Ainsi, cette « lumière sauvage » qui éclaire et arrache de l'ombre quelques morceaux informes, permet à notre imagination - par la Gestalt, qui est le procédé mental par lequel nous percevons un ensemble comme un tout organisé - de se figurer une certaine forme, d'établir une certaine cohérence entre ces différents fragments. On retrouve également dans les propos de Rosalind Krauss ce que j'évoquais précédemment, cette idée de « signifiant phallique » introduit par la verticalité des formes qui renverrait à « la position vertical du spectateur», et qui permettrait donc l'attribution d'un caractère anthropomorphique à ces formes.

Ces jeux d'ombres et de lumières participent en outre d'un phénomène de coalescence des formes. Alors que la figure se perd dans l'obscurité et que les formes se trouvent corrompues par l'éclai-rage, c'est notre imagination qui prend le relai et qui tisse d'improbables liens entre les îlots éclairés surgissant du noir.

Et alors qu'une lumière trop fortement dosée, tend par un effet d'érosion lumineuse à dissoudre la figuration, comme le remarque Daniel Arasse en faisant l'analyse du tableau de Vermeer, L'art de la pein-ture62. Il déclare en effet que « la lumière éblouit la connaissance de ce qu'elle montre. C'est à dire que quand la carte géographique est éclairée par la lumière, on ne peut plus lire la carte géographique63. » L'obscurité elle, dissimule les formes par l'ombre.

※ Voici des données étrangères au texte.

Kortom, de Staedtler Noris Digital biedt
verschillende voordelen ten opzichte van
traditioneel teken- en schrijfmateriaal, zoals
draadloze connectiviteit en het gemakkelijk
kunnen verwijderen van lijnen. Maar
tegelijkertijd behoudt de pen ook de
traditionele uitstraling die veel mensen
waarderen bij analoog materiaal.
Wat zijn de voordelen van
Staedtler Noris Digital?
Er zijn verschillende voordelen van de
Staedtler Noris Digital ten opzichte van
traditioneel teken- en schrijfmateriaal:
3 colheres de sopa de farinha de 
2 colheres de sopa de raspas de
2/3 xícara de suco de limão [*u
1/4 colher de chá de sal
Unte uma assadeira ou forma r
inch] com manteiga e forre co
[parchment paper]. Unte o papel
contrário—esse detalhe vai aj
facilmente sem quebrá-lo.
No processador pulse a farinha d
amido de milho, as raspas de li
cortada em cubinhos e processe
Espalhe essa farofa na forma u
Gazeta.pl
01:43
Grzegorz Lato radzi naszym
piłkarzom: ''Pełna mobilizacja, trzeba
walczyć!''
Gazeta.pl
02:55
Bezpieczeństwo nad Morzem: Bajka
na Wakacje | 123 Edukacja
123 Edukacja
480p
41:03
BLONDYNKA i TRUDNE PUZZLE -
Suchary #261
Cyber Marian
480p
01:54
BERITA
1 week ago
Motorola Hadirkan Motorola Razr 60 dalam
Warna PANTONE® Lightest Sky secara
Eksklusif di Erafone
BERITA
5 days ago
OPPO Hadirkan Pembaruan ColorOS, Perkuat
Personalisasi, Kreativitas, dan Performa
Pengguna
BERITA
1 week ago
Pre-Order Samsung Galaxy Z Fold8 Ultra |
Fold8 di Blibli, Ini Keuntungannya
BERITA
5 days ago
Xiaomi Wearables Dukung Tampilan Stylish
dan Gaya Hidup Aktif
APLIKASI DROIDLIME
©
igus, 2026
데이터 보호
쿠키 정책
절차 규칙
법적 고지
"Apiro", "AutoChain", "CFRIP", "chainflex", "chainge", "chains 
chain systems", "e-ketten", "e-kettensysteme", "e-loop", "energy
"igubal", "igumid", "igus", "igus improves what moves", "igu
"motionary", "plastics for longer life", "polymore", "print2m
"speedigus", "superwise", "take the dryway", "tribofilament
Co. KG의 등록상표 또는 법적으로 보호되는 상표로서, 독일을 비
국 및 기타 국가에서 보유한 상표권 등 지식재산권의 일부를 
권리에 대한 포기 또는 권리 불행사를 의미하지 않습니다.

Et le peu de lumière présente a tendance à dénaturer les formes, à les faire tomber dans l'informe. Mais alors qu'il n'y a que lumière dans la lumière - elle ne saurait s'aliéner sans se corrompre, on parle de pleine lumière - l'obscurité elle est vide, elle est justement le manque de lumière, l'absence. Ce vide peut donc se remplir de toutes sortes de choses. Or justement, d'après Schiller, « l'obscurité [...] n'est pas terrible par elle-même, mais parce qu'elle nous cache les objets, et que dès lors elle nous livre à toute la puissance de l'imagination64. » Et il conclu en précisant que « l'imagination se montre bien plus occupée encore de faire de l'indéterminé, du mystérieux, de l'impénétrable, un objet de terreur. C'est proprement dit qu'elle est dans son élément; car n'étant pas bornée par la réalité, et ses opérations n'étant pas restreintes à un cas particulier, le domaine immense des possibilités lui est ouvert65. » Ainsi notre esprit, face à l'obscurité vide, se fait un devoir de la peupler.